その後二人は付き合い、大学卒業後はフリーターをしながら同棲、
就職活動、就職を経て関係が変わっていく様子は胸が痛かったです。
子どもから大人へ変わっていく二人が、
大学~社会人にかけて恋愛をしてきた人には刺さります。
自分も滅多刺しにされました。
これを観て、恋愛って難しいよな~と月並みの感想を持ちました。
麦(菅田将暉)が就職をして忙しくなったことがきっかけで、
2人の関係にすれ違いが生じることになります。
最初は「絹ちゃん(有村架純)にそんな態度とる!?」と思いましたが、
麦は絹との将来も意識して、生きるため/これからも一緒にいるためというプレッシャーの中、必死に社会で戦っていたわけです。
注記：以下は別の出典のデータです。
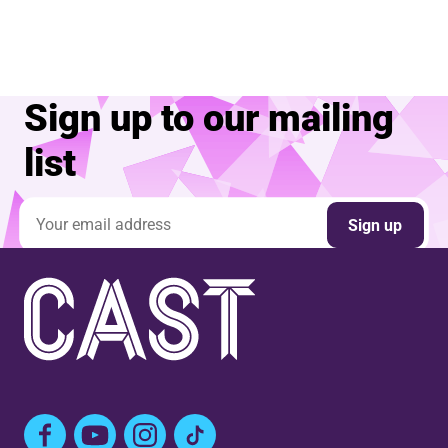
Sign up to our mailing
list
Email address
Sign up
Facebook
YouTube
Instagram
TikTok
同じ男として、サラリーマンとして痛いぐらい気持ちは分かります。
とはいえ、あれだけ態度にハッキリ出せるのは凄いですね。
かくいう絹ちゃんも無神経な言動が多々あり、
極めつけには「給料下がるけど、やりがいのある仕事(派遣)をしたい。もう今の職場には言った」と麦に伝えます。
麦からすると「初めての情報しかないんだけど…」と困惑します。
そりゃそうだ、家賃だって払わなきゃだし、同棲しているのに相談もないなんてことあるか?となるわけです。
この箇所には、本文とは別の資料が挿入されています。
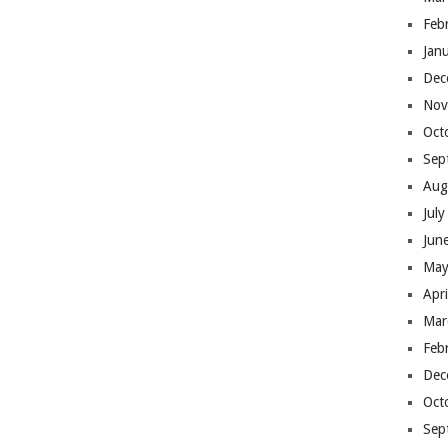
Feb
Jan
Dec
Nov
Oct
Sep
Aug
Jul
Jun
May
Apr
Mar
Feb
Dec
Oct
Sep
その後の麦の発言は頂けないですが、絹ちゃんも麦に対して不満や不安があったとはいえ、どうかなと思いますね。
でも、長く付き合ってくると雑になってくるのも共感出来ます。
僕も4~5年程度付き合ったことがあるので分かりますが、
やはり付き合いが長くなるとどこか大振りになってきます。
今まで使えた小技を使わなくなってしまうんですが、
言って良いこと悪いこと、やって良いこと悪いこと、
やはり一定のラインは超えないように意識する必要があります。
よく観た人に「付き合っている人がいるなら見ないほうが良い」とか、
「ハッピーエンドでもバッドエンドでもない」とか、色々感想を聞きます。
どんなやねんと思ってましたが、僕的にも「まさにそう」でした。
どちらかと言えばハッピーエンドなのかな?と思いますが、
長く付き合えばそれが幸せでもないし、なんとも難しいです。
出会っていたからこそ、今の自分の価値観も形成されている部分もあるし、
今の恋人に優しくすることもできるわけだし。
人間は自分が経験した以上のことは出来ないんですよね。
麦と絹の両視点から描かれていて、恋愛映画っていうよりも、
ヒューマンドラマとして僕は観ていました。
あと僕に響いたのは、それこそ大学時代に流行っていた
きのこ帝国「クロノスタシス」を絹ちゃんが歌っていたことです。
絹ちゃんがクロノスタシスの意味を説明してくれて長年の謎も解けました。
いやはや、年甲斐にもなく、そして今更ながら、胸が締め付けられました。
僕と同じような感じで観ていない方がいたら、
騙されたと思って是非見てみてください。その2時間無駄にならないです。